Revista do Colégio Brasileiro de Cirurgiões
Print version ISSN 0100-6991
REIS NETO, José Alfredo dos et al. Cancer of the lower rectum: preoperative radiotherapy, total peri-rectal excision and laparoscopic approach. Rev. Col. Bras. Cir. [online]. 1999, vol.26, n.1, pp. 33-38. ISSN 0100-6991. http://dx.doi.org/10.1590/S0100-69911999000100008.

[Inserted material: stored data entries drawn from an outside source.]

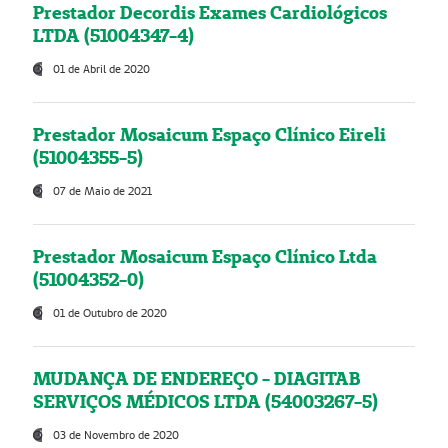
Prestador Decordis Exames Cardiológicos
LTDA (51004347-4)
01 de Abril de 2020
Prestador Mosaicum Espaço Clínico Eireli
(51004355-5)
07 de Maio de 2021
Prestador Mosaicum Espaço Clínico Ltda
(51004352-0)
01 de Outubro de 2020
MUDANÇA DE ENDEREÇO - DIAGITAB
SERVIÇOS MÉDICOS LTDA (54003267-5)
03 de Novembro de 2020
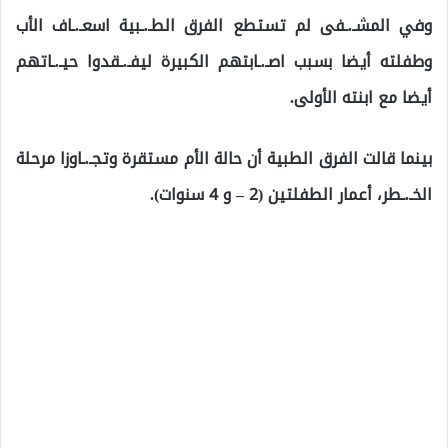
وفي المشـ.ـفى لم تستطع الفرق الطـ.ـبية اسعـ.ـاف الأب
وطفلته أيضا بسبب اصـ.ـابتهم الكبيرة ليفـ.ـقدوا حيـ.ـاتهم
أيضا مع ابنته الأولى.
بينما قالت الفرق الطبية أن حالة الأم مستقرة وتجـ.ـاوزا مرحلة
الخـ.ـطر، أعمار الطفلتين (2 – و 4 سنوات).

Twenty-four patients (1993-1997) with cancer of the lower rectum (tumors situated between the pectinate line and four cm above it) underwent abdominoperineal excision by laparoscopic approach and its results were studied and analyzed. Only adenocarcinoma tumors were evaluated regardless of age and gender. All patients were submitted to preoperative radiotherapy (4.000 cGy) and operated on ten days after the end of the irradiation. The anatomic observation of the specimens excised by laparoscopy led to the conclusion that a total mesorrectum excision (total peri-rectal excision) was achieved in 91.3% of the patients. Preoperative radiotherapy did not create intra-operative hazard or change the surgical procedure. None of the patients had intra-operative rupture of the tumor or pelvic spillage of carcinomatous cells. The extension of linfonodal excision was similar to the one obtained by open surgery, with an average of 12 lymphnodes dissected by specimen, with positive perirrectal lymphnodes in 33.3% of the patients, or in 72.7% of the patients with Dukes C tumors and in 100% of the tumors with low grade of cellular differentiation. The proportion of positivity (number of metastatic lymphnodes in relation to the number of extirpated lymphnodes) varied from a minimum of 11.11% to a maximum of 75%. The rate of local recurrence observed after abdominoperineal excision of the rectum by laparoscopic approach with total excision of the perirretum in patients previously irradiated was of 4.2%, patient with Dukes C tumor and low grade of cellular differentiation. There were no portal implantation in the series.
Keywords : Videolaparoscopy; Rectal Cancer; Abdominoperineal excision; Total mesorectal excision; oral peri-rectal excision; Preoperative radiotherapy.